--- START ---
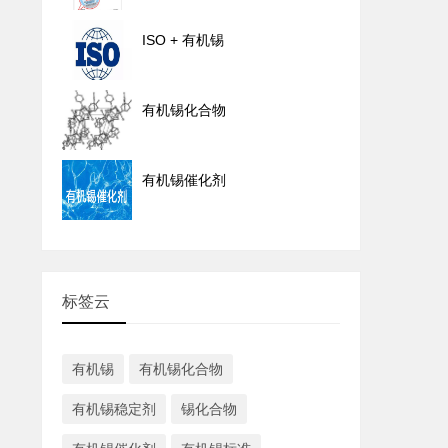
ISO + 有机锡
有机锡化合物
有机锡催化剂
标签云
有机锡
有机锡化合物
有机锡稳定剂
锡化合物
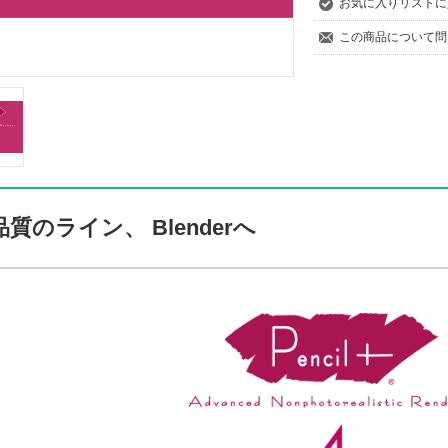
お気に入りリストに
この商品について問
質のライン、 Blenderへ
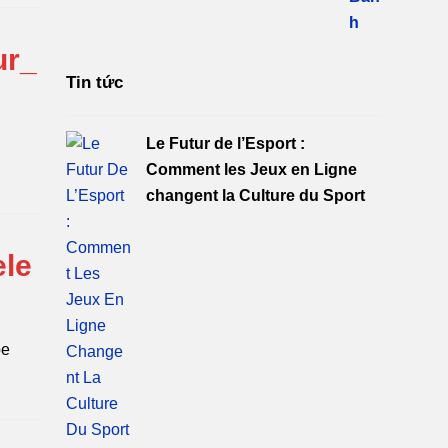
ur_
Tin tức
Le Futur de l’Esport :
Comment les Jeux en Ligne
changent la Culture du Sport
ele
pe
--- END ---
*TASK TO COMPLETE:* Could each line of the data be written out exactly, with no pictures included?

*ANSWER TO THIS PROBLEM:*
ISO + 有机锡
有机锡化合物
有机锡催化剂
标签云
有机锡
有机锡化合物
有机锡稳定剂
锡化合物
お気に入りリストに
この商品について問
質のライン、 Blenderへ
ur_
Tin tức
Le Futur de l’Esport :
Comment les Jeux en Ligne
changent la Culture du Sport
ele
pe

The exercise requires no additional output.